In mid-June, Qatar announced that it would withhold its monthly aid for the Gaza Strip in July, as a result of the move to annexation. Qatar has pioneered a diplomatic agility in the region, with correct relations with both Iran and Israel, even in the aftermath of the blockade by Saudi Arabia, the UAE and Bahrain, which fatally disrupted GCC solidarity against Iran.
Doha has been giving millions of dollars a month in charity to Gaza, something that had been welcomed by the Netanyahu government. The Qatari funds allowed the Israeli prime minister to appear to keep a strict blockade on the small territory without risking a humanitarian implosion there. Israeli authorities reportedly see these handouts as a safety valve.
However, Qatari officials are keen to avoid any appearance that they are enabling the further usurpation of Palestinian land. For now, the aid will continue, but Doha has made it clear that practical steps towards annexation would place it in jeopardy.

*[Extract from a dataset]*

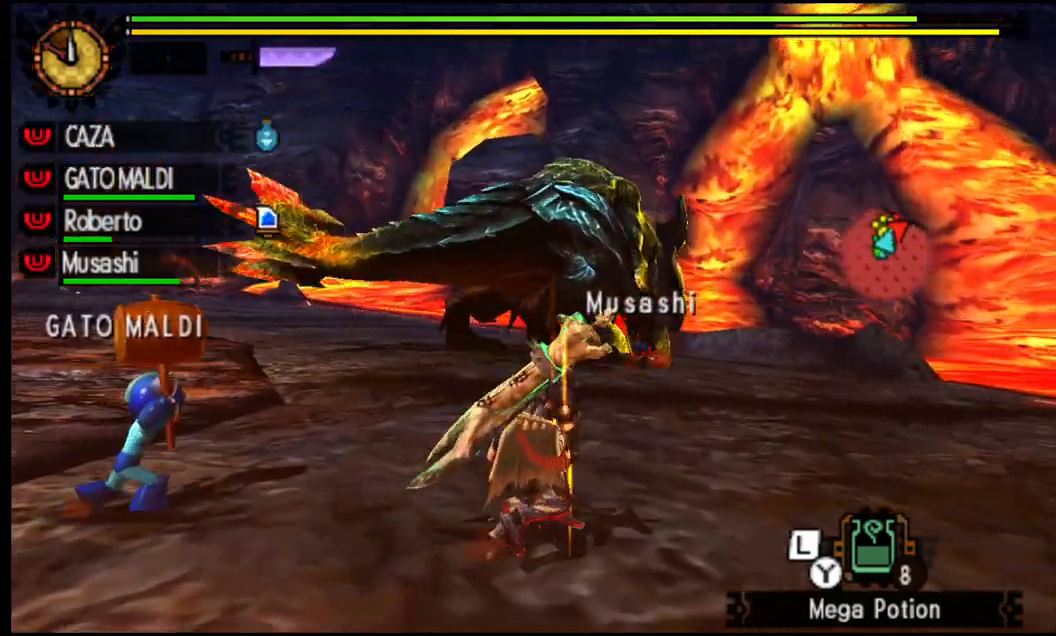
{"buttons": ["R1"], "left_stick": "up-left", "right_stick": "center", "events": [[83, "left_stick", "up"], [350, "left_stick", "up-left"]]}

The Trump administration’s maximum pressure campaign against Iran ran into a further obstacle with the leak – from Iran – of China’s plans for the incorporation of Iran into the ambitious One Belt, One Road initiative. Actual implementation of this plan could potentially save Iran from economic ruin, though at the cost of its further integration into the Shanghai Cooperation Organization security bloc that includes China, Russia, and Central Asian states.

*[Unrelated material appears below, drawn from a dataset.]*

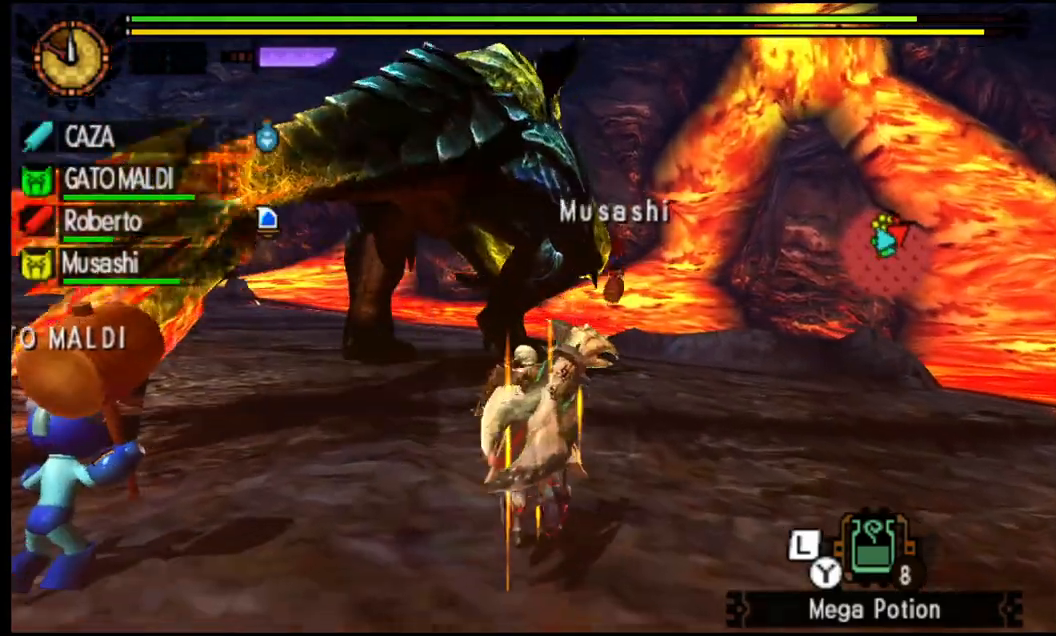
{"buttons": ["TRIANGLE", "R1"], "left_stick": "up", "right_stick": "center", "events": [[433, "TRIANGLE", "down"], [450, "left_stick", "up"]]}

Even as Iran has built a back door to East Asia, the Trump administration’s attempt to erect a further firewall against Iran in West Asia by encouraging an Israel-GCC alliance has faltered. Saudi Arabia’s powerful ruling family has consolidated power in the hands of King Salman and his ambitious crown prince, Mohammed bin Salman, but they would not want to risk domestic turmoil by openly siding with Israel on the annexation of Arab land.
The UAE, with its tiny citizen population and vast petroleum wealth, is better placed to defy public opinion, but even the Emirati authorities seem chary of normalisation if Israel is going to pursue an aggressive Greater Israel policy. Qatar, as well, does not wish to appear to be an enabler of annexation.
Usually soft-spoken Kuwait condemned annexation as an “act of enmity”, and along with Oman, the UAE and Saudi Arabia, signed a strong anti-annexation statement. Bahrain waited until late July to condemn annexation talk, though it did not specify any consequences.
A divided GCC and an expansionist far-right Netanyahu have proven a thin reed on which to found a united front in the region against Iran.
The views expressed in this article are the author’s own and do not necessarily reflect Al Jazeera’s editorial stance.